== Requirements ==
Quote word for word the part of the material below that opens with the line containing "island: Jamaica" and closes with the line containing "locality: Rockcastle Co. Swamp near Comvay.", keeping both of those lines.

== Task inputs ==
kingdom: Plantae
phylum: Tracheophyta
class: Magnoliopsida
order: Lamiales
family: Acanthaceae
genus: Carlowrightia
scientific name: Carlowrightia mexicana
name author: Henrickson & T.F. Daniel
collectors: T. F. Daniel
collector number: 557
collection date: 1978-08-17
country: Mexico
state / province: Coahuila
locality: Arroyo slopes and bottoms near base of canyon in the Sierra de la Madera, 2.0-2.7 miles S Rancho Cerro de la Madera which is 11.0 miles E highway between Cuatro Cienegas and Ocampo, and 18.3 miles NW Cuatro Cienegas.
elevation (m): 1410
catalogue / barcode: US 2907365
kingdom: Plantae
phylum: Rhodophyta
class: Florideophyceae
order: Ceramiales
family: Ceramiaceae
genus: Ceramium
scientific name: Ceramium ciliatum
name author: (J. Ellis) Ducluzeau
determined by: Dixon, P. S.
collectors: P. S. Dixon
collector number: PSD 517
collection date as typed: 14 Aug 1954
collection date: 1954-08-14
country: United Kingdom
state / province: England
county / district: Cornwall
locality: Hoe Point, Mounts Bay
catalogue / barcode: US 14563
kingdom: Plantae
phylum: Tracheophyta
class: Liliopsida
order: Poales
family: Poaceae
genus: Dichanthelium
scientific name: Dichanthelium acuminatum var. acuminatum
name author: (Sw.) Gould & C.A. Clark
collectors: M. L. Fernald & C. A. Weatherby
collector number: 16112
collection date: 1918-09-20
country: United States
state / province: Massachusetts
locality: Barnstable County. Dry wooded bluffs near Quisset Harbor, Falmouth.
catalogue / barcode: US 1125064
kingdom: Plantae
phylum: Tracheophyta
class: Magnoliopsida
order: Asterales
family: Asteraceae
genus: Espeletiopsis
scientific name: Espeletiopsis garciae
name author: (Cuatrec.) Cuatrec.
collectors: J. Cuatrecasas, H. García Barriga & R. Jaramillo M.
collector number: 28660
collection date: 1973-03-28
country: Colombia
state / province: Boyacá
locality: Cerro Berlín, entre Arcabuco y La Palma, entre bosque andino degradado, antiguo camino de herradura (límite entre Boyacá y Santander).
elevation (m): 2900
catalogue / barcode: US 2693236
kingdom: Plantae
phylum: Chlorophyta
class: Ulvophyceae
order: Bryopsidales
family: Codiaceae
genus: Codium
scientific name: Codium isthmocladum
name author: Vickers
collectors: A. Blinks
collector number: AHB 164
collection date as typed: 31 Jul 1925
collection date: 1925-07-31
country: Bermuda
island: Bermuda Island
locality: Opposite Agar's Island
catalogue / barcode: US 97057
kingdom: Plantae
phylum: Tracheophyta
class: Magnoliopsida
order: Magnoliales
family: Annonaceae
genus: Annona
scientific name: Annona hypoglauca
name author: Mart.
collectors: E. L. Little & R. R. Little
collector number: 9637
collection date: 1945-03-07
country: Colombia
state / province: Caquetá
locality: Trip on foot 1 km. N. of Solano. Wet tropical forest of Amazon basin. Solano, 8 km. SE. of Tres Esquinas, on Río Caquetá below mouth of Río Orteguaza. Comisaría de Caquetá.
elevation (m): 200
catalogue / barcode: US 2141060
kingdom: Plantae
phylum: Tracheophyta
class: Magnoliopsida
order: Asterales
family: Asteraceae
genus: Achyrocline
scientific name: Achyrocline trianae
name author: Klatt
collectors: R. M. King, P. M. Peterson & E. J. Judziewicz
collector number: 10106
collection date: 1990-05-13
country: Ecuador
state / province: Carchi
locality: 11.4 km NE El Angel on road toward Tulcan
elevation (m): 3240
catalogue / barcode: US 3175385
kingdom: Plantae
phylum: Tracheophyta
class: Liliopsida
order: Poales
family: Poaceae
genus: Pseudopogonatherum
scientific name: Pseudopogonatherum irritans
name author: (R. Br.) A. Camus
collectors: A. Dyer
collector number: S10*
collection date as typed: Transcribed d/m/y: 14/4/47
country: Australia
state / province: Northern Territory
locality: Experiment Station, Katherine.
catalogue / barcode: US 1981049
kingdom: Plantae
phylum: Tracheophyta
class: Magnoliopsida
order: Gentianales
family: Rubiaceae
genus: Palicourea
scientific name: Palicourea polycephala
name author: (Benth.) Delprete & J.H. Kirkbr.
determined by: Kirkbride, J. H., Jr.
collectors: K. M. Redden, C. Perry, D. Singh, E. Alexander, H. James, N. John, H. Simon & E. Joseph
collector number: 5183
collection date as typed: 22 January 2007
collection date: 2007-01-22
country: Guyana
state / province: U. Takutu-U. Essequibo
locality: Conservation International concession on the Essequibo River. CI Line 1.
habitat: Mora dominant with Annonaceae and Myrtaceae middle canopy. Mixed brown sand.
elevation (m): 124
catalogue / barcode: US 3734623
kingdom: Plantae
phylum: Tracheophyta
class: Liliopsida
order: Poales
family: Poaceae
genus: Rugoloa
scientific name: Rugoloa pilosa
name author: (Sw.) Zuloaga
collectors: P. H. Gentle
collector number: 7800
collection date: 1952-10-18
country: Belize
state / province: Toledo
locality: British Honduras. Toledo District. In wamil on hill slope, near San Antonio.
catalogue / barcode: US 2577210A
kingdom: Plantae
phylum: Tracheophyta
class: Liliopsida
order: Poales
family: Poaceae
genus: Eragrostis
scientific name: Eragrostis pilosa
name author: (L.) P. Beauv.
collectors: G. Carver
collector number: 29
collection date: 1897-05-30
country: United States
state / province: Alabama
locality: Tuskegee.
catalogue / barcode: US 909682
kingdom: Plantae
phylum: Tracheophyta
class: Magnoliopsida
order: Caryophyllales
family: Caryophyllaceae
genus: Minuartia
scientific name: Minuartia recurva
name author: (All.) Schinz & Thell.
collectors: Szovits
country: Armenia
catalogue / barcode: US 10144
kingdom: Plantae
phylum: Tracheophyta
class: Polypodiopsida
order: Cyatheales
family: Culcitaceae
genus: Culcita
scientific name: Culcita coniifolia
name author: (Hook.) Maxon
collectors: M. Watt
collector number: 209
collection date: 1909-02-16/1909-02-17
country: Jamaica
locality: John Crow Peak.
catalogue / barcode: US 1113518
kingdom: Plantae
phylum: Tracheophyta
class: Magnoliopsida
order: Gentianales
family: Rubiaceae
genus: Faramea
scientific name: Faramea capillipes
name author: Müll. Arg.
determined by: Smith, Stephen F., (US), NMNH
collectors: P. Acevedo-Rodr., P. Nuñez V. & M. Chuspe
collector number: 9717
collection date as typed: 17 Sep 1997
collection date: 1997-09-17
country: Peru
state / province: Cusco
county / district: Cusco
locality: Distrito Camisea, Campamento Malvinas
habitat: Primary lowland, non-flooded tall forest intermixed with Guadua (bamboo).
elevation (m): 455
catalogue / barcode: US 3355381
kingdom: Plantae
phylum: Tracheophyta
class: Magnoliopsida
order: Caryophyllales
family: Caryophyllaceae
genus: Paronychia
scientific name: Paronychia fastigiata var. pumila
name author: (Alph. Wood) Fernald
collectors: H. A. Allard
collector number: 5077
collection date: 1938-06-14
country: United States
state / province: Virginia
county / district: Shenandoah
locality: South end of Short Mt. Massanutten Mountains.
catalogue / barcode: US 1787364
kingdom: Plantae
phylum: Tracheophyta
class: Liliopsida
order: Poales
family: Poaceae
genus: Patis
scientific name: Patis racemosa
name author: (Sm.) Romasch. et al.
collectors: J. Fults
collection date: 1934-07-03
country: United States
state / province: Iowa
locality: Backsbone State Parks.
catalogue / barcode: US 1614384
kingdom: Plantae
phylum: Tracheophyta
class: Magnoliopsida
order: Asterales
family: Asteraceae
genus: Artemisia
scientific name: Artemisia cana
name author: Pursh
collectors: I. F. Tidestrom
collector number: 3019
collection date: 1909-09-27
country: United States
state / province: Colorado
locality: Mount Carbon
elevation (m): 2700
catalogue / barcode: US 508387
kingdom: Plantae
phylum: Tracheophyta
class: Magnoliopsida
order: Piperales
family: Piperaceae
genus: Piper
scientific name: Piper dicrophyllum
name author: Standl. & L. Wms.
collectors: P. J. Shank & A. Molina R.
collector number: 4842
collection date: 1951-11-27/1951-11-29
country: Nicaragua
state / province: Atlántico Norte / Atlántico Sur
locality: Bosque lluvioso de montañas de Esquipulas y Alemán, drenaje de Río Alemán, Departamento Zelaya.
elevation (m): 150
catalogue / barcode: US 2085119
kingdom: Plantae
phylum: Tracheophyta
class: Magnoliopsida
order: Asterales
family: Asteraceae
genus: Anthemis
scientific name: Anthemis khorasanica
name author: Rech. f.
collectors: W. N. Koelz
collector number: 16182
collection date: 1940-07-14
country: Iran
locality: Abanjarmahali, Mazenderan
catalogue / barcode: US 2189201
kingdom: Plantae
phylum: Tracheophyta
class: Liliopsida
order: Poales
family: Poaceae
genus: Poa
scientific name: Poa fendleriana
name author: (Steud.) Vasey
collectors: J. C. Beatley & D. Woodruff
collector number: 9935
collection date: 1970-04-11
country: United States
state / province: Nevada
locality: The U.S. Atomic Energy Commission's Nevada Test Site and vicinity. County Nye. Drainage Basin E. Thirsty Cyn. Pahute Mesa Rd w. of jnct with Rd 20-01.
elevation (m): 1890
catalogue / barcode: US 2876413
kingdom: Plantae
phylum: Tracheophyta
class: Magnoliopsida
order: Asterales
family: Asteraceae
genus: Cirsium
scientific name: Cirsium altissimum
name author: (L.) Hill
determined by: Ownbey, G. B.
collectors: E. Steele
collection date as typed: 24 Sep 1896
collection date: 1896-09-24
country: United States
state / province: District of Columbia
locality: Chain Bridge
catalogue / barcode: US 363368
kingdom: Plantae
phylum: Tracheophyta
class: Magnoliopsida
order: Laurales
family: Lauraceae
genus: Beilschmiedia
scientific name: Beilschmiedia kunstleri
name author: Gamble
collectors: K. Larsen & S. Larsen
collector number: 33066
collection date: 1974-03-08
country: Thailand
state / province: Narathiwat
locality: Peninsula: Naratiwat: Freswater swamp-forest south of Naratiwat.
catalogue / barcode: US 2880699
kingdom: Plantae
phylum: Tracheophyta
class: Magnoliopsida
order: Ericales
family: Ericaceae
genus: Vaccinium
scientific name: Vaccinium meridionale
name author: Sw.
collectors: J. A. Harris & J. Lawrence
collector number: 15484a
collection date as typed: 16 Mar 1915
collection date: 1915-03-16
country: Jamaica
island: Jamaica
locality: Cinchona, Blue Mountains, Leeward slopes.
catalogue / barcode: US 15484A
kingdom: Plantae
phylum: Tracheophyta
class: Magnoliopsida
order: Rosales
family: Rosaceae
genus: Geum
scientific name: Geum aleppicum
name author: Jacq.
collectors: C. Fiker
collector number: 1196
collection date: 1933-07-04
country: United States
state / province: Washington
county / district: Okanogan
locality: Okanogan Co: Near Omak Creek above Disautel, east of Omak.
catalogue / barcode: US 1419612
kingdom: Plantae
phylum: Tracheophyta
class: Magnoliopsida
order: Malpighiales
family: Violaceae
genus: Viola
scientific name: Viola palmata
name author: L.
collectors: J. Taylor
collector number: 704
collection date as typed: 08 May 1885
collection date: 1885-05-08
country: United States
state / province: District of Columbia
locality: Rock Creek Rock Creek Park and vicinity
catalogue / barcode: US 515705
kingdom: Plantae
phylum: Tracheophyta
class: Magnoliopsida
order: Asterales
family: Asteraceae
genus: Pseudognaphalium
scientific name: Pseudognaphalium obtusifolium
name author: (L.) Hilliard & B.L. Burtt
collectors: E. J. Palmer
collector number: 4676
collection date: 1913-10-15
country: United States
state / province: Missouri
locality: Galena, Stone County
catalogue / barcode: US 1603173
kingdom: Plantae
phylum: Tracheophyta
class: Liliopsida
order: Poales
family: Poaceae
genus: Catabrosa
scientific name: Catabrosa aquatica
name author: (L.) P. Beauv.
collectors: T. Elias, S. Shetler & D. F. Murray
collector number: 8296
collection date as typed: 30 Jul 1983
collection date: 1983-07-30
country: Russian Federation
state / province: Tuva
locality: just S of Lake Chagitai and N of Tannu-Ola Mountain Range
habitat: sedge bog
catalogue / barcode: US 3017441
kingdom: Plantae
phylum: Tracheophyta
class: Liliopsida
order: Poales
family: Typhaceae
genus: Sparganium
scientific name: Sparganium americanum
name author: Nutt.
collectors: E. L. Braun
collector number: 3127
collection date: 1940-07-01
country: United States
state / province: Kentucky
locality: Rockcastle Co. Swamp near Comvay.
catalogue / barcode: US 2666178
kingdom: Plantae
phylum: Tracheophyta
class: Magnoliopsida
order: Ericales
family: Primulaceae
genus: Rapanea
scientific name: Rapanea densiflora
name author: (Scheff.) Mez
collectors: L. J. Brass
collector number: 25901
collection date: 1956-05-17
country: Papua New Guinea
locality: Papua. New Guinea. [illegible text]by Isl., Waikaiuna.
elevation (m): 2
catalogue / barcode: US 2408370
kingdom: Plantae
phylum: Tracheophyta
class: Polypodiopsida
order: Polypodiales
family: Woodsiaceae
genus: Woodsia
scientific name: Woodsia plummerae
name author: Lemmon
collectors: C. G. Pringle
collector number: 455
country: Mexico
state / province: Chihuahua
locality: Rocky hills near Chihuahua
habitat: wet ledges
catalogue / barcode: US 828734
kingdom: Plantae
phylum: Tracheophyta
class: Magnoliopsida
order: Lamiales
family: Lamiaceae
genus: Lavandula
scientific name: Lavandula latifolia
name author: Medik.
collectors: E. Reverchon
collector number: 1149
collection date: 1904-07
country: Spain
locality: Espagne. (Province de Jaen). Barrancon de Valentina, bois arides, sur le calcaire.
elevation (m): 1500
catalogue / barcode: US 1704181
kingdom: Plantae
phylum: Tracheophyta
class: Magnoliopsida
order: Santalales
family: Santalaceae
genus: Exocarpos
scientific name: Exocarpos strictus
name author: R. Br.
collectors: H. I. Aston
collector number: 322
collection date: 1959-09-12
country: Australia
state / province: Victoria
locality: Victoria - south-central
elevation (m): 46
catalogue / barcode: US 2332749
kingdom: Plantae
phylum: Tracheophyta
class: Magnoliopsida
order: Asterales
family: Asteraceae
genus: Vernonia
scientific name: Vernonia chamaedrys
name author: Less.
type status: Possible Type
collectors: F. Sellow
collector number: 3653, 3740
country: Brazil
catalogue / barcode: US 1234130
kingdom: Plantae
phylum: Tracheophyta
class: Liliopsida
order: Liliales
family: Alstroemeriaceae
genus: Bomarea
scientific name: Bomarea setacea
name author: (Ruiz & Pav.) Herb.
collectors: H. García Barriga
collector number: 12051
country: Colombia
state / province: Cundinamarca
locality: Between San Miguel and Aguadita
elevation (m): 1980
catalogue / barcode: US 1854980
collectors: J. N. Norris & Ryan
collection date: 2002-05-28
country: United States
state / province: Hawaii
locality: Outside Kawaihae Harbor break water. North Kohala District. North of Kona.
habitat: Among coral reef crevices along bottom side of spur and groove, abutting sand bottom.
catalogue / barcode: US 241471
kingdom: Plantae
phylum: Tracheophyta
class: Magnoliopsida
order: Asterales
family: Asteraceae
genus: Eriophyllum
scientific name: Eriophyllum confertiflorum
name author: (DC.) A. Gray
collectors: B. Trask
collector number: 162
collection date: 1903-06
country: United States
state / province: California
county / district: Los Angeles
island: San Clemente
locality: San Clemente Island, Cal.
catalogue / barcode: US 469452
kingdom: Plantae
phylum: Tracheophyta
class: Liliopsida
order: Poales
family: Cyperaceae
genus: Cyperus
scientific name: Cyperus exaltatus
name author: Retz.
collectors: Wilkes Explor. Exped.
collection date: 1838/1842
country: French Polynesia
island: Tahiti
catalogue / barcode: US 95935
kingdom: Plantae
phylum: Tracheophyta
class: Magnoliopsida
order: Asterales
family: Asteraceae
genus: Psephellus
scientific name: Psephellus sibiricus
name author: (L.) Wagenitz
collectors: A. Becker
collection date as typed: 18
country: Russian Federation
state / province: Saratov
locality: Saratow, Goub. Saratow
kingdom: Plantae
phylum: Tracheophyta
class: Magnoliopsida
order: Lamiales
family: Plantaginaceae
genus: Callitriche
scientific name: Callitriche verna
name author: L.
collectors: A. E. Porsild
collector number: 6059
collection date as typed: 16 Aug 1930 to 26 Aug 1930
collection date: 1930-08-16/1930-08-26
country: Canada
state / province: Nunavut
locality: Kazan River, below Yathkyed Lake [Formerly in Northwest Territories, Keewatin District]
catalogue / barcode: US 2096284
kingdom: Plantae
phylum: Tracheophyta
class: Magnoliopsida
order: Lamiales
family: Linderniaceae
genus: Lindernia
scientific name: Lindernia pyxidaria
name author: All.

== Exercise answer ==
island: Jamaica
locality: Cinchona, Blue Mountains, Leeward slopes.
catalogue / barcode: US 15484A
kingdom: Plantae
phylum: Tracheophyta
class: Magnoliopsida
order: Rosales
family: Rosaceae
genus: Geum
scientific name: Geum aleppicum
name author: Jacq.
collectors: C. Fiker
collector number: 1196
collection date: 1933-07-04
country: United States
state / province: Washington
county / district: Okanogan
locality: Okanogan Co: Near Omak Creek above Disautel, east of Omak.
catalogue / barcode: US 1419612
kingdom: Plantae
phylum: Tracheophyta
class: Magnoliopsida
order: Malpighiales
family: Violaceae
genus: Viola
scientific name: Viola palmata
name author: L.
collectors: J. Taylor
collector number: 704
collection date as typed: 08 May 1885
collection date: 1885-05-08
country: United States
state / province: District of Columbia
locality: Rock Creek Rock Creek Park and vicinity
catalogue / barcode: US 515705
kingdom: Plantae
phylum: Tracheophyta
class: Magnoliopsida
order: Asterales
family: Asteraceae
genus: Pseudognaphalium
scientific name: Pseudognaphalium obtusifolium
name author: (L.) Hilliard & B.L. Burtt
collectors: E. J. Palmer
collector number: 4676
collection date: 1913-10-15
country: United States
state / province: Missouri
locality: Galena, Stone County
catalogue / barcode: US 1603173
kingdom: Plantae
phylum: Tracheophyta
class: Liliopsida
order: Poales
family: Poaceae
genus: Catabrosa
scientific name: Catabrosa aquatica
name author: (L.) P. Beauv.
collectors: T. Elias, S. Shetler & D. F. Murray
collector number: 8296
collection date as typed: 30 Jul 1983
collection date: 1983-07-30
country: Russian Federation
state / province: Tuva
locality: just S of Lake Chagitai and N of Tannu-Ola Mountain Range
habitat: sedge bog
catalogue / barcode: US 3017441
kingdom: Plantae
phylum: Tracheophyta
class: Liliopsida
order: Poales
family: Typhaceae
genus: Sparganium
scientific name: Sparganium americanum
name author: Nutt.
collectors: E. L. Braun
collector number: 3127
collection date: 1940-07-01
country: United States
state / province: Kentucky
locality: Rockcastle Co. Swamp near Comvay.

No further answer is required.